Dopo 25 anni di detenzione, Giovanni Brusca, uno dei più spietati esponenti di Cosa Nostra, ha lasciato nel pomeriggio il carcere romano di Rebibbia. Il suo nome è tristemente legato ad alcune delle pagine più oscure della storia criminale italiana, a partire dalla strage di Capaci del 23 maggio 1992, in cui persero la vita il giudice Giovanni Falcone, sua moglie Francesca Morvillo e tre uomini della scorta.

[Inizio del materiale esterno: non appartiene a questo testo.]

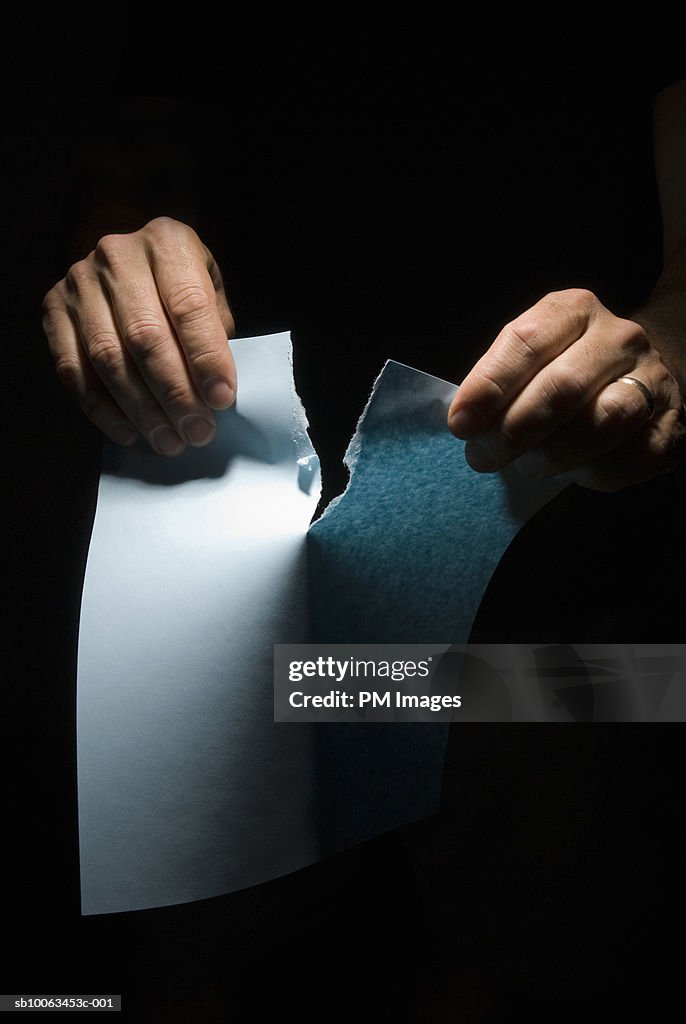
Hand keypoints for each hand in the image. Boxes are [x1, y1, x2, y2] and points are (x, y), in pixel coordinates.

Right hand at [42, 217, 235, 454]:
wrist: (128, 256)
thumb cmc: (179, 282)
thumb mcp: (212, 290)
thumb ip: (215, 333)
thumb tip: (215, 393)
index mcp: (168, 243)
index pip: (189, 306)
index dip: (206, 358)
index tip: (221, 399)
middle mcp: (118, 256)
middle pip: (145, 336)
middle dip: (174, 393)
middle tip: (196, 431)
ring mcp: (80, 283)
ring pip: (108, 357)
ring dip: (140, 409)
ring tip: (168, 440)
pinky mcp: (54, 310)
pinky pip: (73, 369)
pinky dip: (102, 408)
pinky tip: (129, 431)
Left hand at [448, 289, 685, 490]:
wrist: (640, 377)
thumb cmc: (565, 370)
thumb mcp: (530, 358)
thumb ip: (499, 382)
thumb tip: (467, 423)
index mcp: (575, 311)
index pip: (527, 341)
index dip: (489, 386)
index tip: (461, 424)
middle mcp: (619, 338)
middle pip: (563, 387)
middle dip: (513, 430)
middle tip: (483, 457)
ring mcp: (652, 380)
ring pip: (601, 423)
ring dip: (551, 455)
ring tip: (526, 466)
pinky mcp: (671, 425)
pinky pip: (629, 458)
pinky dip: (591, 473)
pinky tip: (572, 469)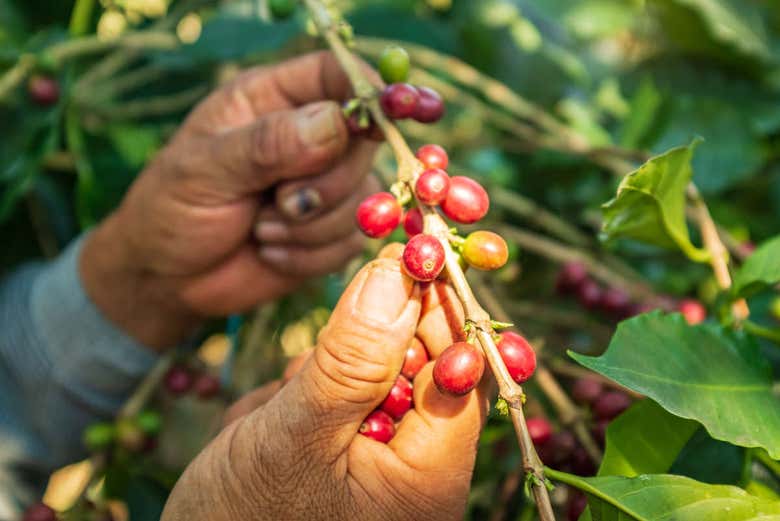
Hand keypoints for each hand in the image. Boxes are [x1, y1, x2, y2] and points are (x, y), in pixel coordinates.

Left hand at [80, 51, 378, 347]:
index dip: (371, 89)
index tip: (398, 109)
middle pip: (364, 142)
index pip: (336, 75)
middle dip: (326, 182)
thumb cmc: (172, 209)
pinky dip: (309, 255)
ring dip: (311, 226)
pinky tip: (270, 251)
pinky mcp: (330, 232)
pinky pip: (352, 241)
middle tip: (280, 201)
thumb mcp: (205, 169)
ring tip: (260, 228)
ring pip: (363, 197)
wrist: (168, 278)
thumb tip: (338, 121)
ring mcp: (323, 186)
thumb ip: (268, 143)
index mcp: (272, 100)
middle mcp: (307, 137)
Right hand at [161, 257, 488, 520]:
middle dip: (371, 345)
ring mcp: (380, 459)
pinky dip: (310, 389)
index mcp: (428, 477)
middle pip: (422, 366)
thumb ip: (352, 356)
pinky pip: (344, 392)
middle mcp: (417, 470)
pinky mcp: (347, 449)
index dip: (438, 310)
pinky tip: (272, 421)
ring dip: (329, 371)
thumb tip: (398, 272)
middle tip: (323, 347)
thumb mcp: (295, 434)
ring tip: (279, 414)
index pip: (461, 372)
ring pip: (376, 372)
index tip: (407, 257)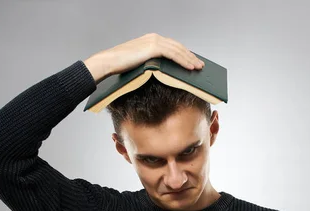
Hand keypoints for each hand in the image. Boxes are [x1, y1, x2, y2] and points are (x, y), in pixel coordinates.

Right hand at [83, 33, 204, 82]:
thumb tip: (162, 72)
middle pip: (178, 47)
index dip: (184, 53)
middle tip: (199, 65)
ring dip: (190, 59)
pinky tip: (189, 67)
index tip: (192, 61)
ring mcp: (154, 41)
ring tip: (198, 68)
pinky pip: (173, 54)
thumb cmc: (121, 66)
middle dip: (190, 56)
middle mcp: (154, 38)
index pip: (172, 46)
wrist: (110, 62)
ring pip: (178, 50)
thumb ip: (152, 64)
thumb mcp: (140, 63)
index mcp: (151, 40)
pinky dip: (183, 61)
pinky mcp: (153, 48)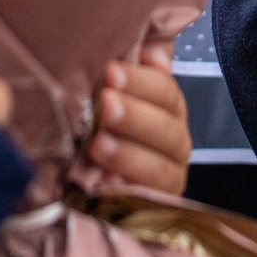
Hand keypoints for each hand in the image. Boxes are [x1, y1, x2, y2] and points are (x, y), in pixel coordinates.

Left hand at [87, 41, 190, 194]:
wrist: (82, 172)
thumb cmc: (101, 117)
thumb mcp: (117, 85)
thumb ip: (138, 56)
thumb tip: (153, 48)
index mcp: (169, 108)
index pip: (166, 92)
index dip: (142, 81)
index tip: (111, 71)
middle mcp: (174, 143)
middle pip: (166, 129)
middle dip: (135, 116)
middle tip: (106, 105)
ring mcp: (166, 179)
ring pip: (159, 168)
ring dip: (129, 155)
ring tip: (98, 146)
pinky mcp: (152, 208)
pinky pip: (144, 202)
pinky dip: (125, 192)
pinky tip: (104, 183)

Brusca, fedelissimo di Totò Riina, è stato per anni un temibile killer e uomo d’onore della mafia corleonese. Era lui a premere il telecomando che fece esplodere il tritolo sull’autostrada A29, nei pressi di Capaci, un attentato che segnò uno spartiacque nella lotta dello Stato contro la mafia.
Il boss, noto anche come “’u verru” (il porco), non è stato soltanto l’esecutore della strage di Capaci. Il suo nome è legato anche ad altri efferati delitti, tra cui l’atroce uccisione di Giuseppe Di Matteo, il figlio undicenne del collaboratore di giustizia Santino Di Matteo. Il piccolo venne rapito nel novembre 1993 e tenuto prigioniero per 779 giorni in condizioni disumane, prima di essere strangolato e sciolto nell’acido nel gennaio 1996. Il suo assassinio fu un tentativo di indurre il padre a ritrattare le sue dichiarazioni contro l’organizzazione mafiosa.
Nel corso degli anni, Giovanni Brusca ha scelto di collaborare con la giustizia, fornendo numerosi dettagli sulle dinamiche interne di Cosa Nostra e sui legami tra mafia e politica. Questa collaborazione gli ha permesso di ottenere significative riduzioni di pena. Come riportato dall’Espresso, Brusca ha quasi interamente scontato la sua condanna e ora dovrà osservare quattro anni di libertà vigilata, come stabilito dalla Corte d’Appello di Milano dopo il pronunciamento del Tribunale di sorveglianza di Roma.
La sua scarcerazione ha inevitabilmente riacceso il dibattito pubblico. Da un lato c’è chi, come molte associazioni antimafia e i familiari delle vittime, esprime profondo sconcerto e indignazione di fronte alla liberazione di un personaggio così compromesso con la violenza e la sopraffazione. Dall’altro lato, alcuni giuristi sottolineano come si tratti di una procedura prevista dalla legge: anche i collaboratori di giustizia, se giudicati sinceri e utili dallo Stato, hanno diritto a benefici penitenziari.
Resta il fatto che la figura di Giovanni Brusca rappresenta ancora oggi un simbolo di quanto sia stato brutale e disumana l’azione di Cosa Nostra negli anni ’80 e ’90. La sua liberazione non cancella né le sofferenze delle vittime né la memoria di quei terribili anni di sangue.